If that was truly the original point of the Fediverse, it failed at the design phase. The way content is hosted and passed around has meant it was always going to be a constellation of independent nodes, each doing their own things. There’s nothing in the fundamental design of how these networks work that points to them being a networked simulation of centralized social media. And the repeated attempts to make it work, or at least look like it works, that way has resulted in exactly what should expected from trying to jam that square peg into this round hole: A poor and messy simulacra of centralized social media.
It has always been – and this is necessary by design – a weekly interconnected network of social media and networking sites. That’s the true, fundamental nature of the space, based on the engine powering it. Trying to pretend otherwise is just adding complexity on top of it, not removing it.
I don’t think it’s about the term, “server” and “instance” both make sense to me. The issue is that the fediverse itself is pretty confusing.
Personally, I’ve been using the words “site” or “website”, because I think highlighting the fact that each instance is its own independent website clarifies the issue to a large degree.
But you’re 100% right. It just doesn’t alleviate the sense of overwhelm people feel. And I don’t know that anything really will, except for repeated and continued exposure, because networks of quasi-independent actors are complicated things, and the world is now full of people who have experienced the internet as little more than 5 insulated websites. The mental model that people have for social media is just “everyone’s reliably using the same website as me”. The idea that different social media websites are communicating with each other, and also that those social media websites don’t have a billion accounts – and don’t need a billion accounts in order to be viable – is just… alien. To the point where even those of us who are engaging in the experiment kind of sweep the essence of the space under the rug, you know? Everyone treats “Mastodon” as a singular location. This here is “Lemmy”. “kbin” is over there, at a particular URL. If we treated the rest of the internet with this level of abstraction, I’d have to tell you that I was “On Firefox” right now, or telling my wife about this meme I saw “On macOS”, or “at my desk”.
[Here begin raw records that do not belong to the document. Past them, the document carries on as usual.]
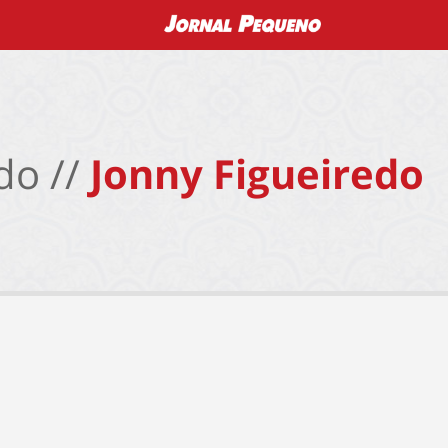
do //
Jonny Figueiredo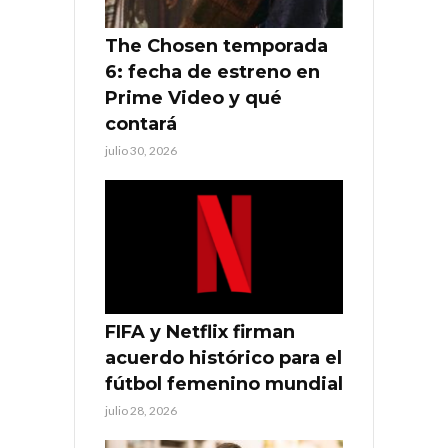
The Chosen temporada
6: fecha de estreno en
Prime Video y qué
contará
julio 30, 2026
FIFA y Netflix firman
acuerdo histórico para el
fútbol femenino mundial
julio 28, 2026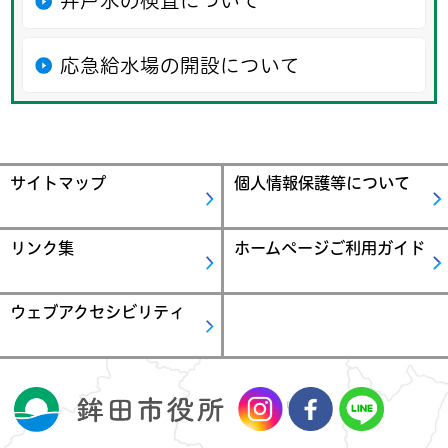
井戸水の検査について
応急給水場の開設について
サイトマップ
個人情報保護等について
リンク集
ホームページご利用ガイド
ウェブアクセシビリティ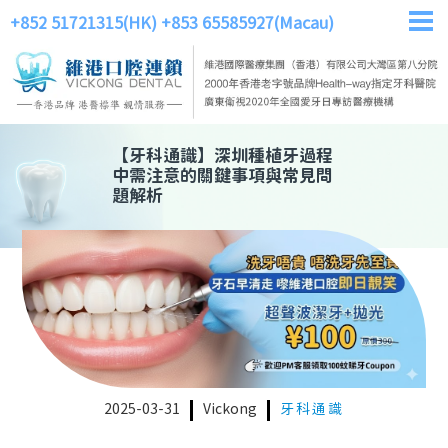
+852 51721315(HK)
+853 65585927(Macau)
【
牙科通識
】
深圳種植牙過程
中需注意的關鍵事項與常見問
題解析
2025-03-31
Vickong
牙科通識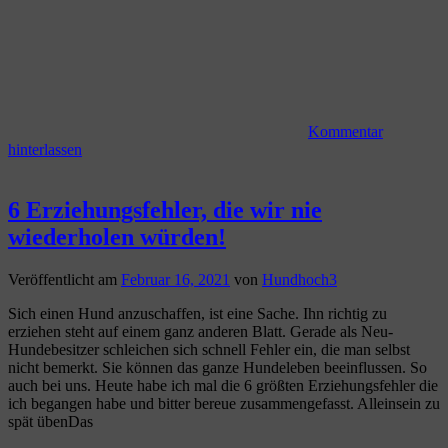
Kommentar
hinterlassen
6 Erziehungsfehler, die wir nie
wiederholen würden!
Veröffentlicht am
Februar 16, 2021
von
Hundhoch3
Sich einen Hund anzuschaffen, ist eine Sache. Ihn richtig zu
erziehen steht auf einem ganz anderen Blatt. Gerade als Neu-
Hundebesitzer schleichen sich schnell Fehler ein, die man selbst
nicht bemerkt. Sie können das ganze Hundeleben beeinflussen. So
auch bei uns. Heute habe ich mal die 6 größten Erziehungsfehler die
ich begangen habe und bitter bereue zusammengefasst. Alleinsein zu
spät übenDas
And like, sure, some of us have a deeper internal understanding of federated social media. We heavily used IRC in the past, or get grok how email works, or whatever, but the fact that we still all kind of collectively brush aside the heterogeneous and quasi-independent nature of the network when actually using it in practice I think speaks to just how heady it all really is. And I’m not sure there’s a linguistic solution to it. It’s just an incredibly messy space in a world where people crave simplicity.
Honestly, scaled ranking and user-level server bans are huge deals. This is really exciting.
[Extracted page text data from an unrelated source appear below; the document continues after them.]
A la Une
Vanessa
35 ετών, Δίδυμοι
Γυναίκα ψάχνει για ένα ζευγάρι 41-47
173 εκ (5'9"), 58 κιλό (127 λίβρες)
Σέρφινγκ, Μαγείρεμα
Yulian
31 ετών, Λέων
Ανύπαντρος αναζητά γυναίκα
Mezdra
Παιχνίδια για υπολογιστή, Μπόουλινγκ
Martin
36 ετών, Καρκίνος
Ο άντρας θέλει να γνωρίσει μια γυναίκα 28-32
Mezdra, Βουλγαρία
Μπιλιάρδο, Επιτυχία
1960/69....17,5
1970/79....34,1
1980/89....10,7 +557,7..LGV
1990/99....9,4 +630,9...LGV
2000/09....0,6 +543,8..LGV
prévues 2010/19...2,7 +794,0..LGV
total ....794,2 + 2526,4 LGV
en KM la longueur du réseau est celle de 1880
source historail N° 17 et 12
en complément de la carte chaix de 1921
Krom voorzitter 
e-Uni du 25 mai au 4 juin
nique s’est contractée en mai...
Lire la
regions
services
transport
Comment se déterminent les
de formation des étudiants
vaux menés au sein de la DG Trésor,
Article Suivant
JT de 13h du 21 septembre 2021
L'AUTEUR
I think a significant issue here is that Reddit is not built for fostering communities, and things that mimic Reddit will not foster them, either. The whole model is built around an endless number of very large, single subject discussion spaces with functionally no globally consistent moderation or oversight.
This is a model of content categorization and filtering for individual consumption, not community building. Lemmy “communities” are just content tags, they’re not real community spaces. They’re never going to encourage the kind of tight knit spaces with idiosyncratic customs, rituals, and rules that actual vommunities have. They’re never going to let you get to know others because “off topic” discussions are meant to be had in entirely different spaces.
Reddit and reddit-like services are about content creation and delivery, noy community. Thatms baked into the form.